Saved data entries:
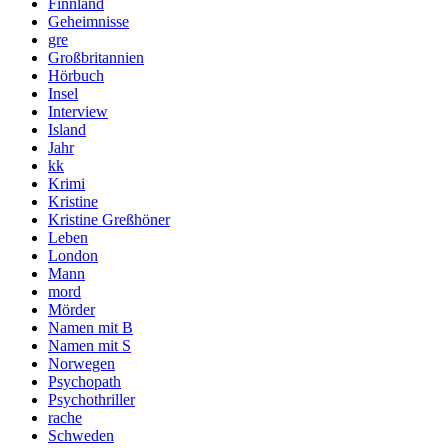
Finnland
Geheimnisse
gre
Großbritannien
Hörbuch
Insel
Interview
Island
Jahr
kk
Krimi
Kristine
Kristine Greßhöner
Leben
London
Mann
mord
Mörder
Namen mit B
Namen mit S
Norwegen
Psychopath
Psychothriller
rache
Schweden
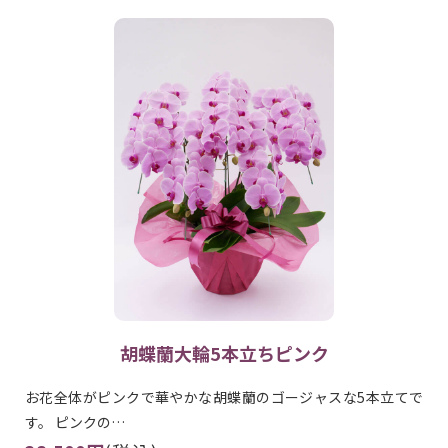
胡蝶蘭大輪5本立ちピンク
お花全体がピンクで華やかな胡蝶蘭のゴージャスな5本立てで
す。 ピンクの…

**EXERCISE DESCRIPTION**: Reproduce every line of text from all the entries above, keeping each line's wording and order unchanged. Leave out the pictures.

**SOLUTION TO THE EXERCISE**:
Finnland
Geheimnisse
gre
Großbritannien
Hörbuch
Insel
Interview
Island
Jahr
kk
Krimi
Kristine
Kristine Greßhöner
Leben
London
Mann
mord
Mörder
Namen mit B
Namen mit S
Norwegen
Psychopath
Psychothriller
rache
Schweden
胡蝶蘭大輪5本立ちピンク
お花全体がピンクで華やかな胡蝶蘭のゴージャスな5本立てで
す。 ピンクの…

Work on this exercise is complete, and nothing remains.